## [AIM OF THE EXERCISE]
Every line below that holds the word "pyautogui" counts once; please tally them and give only the total.

## [SUPPLIED MATERIAL]
----------
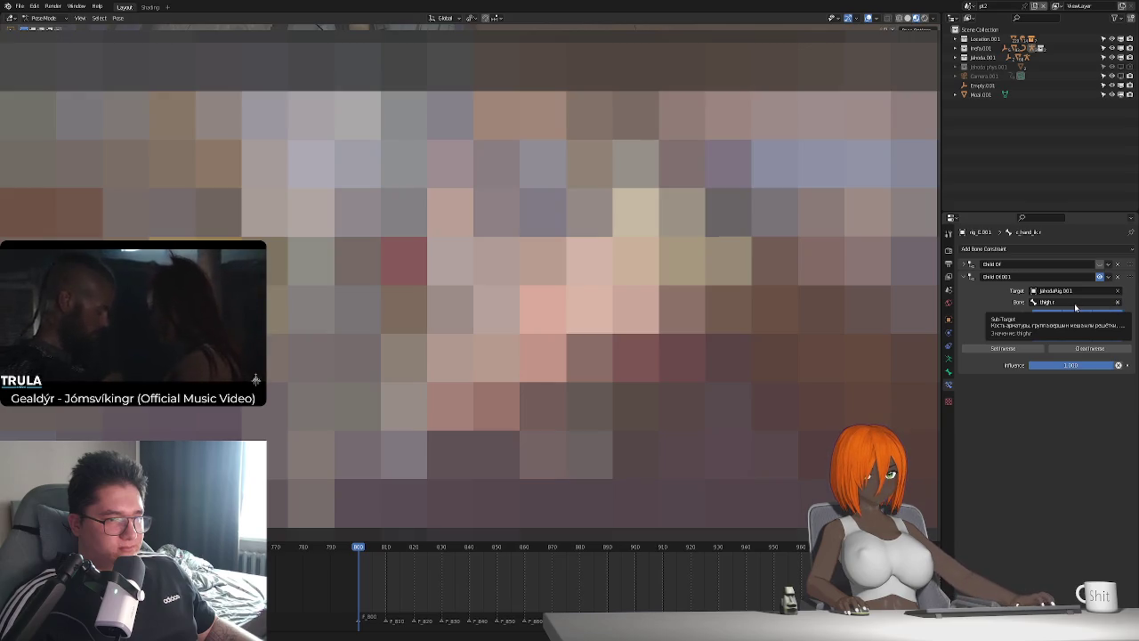
# Change Child Of.001's bone from thigh.r to thigh.l
pyautogui.press('BackSpace')
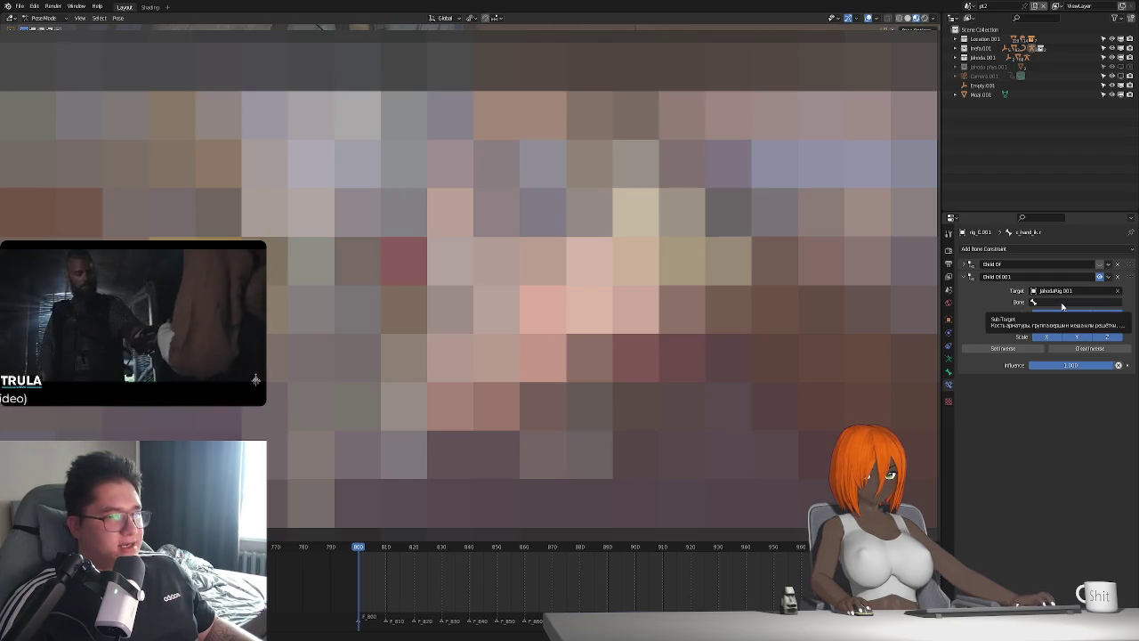
pyautogui.click(1062, 304)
----------
## [EXERCISE OUTPUT]
2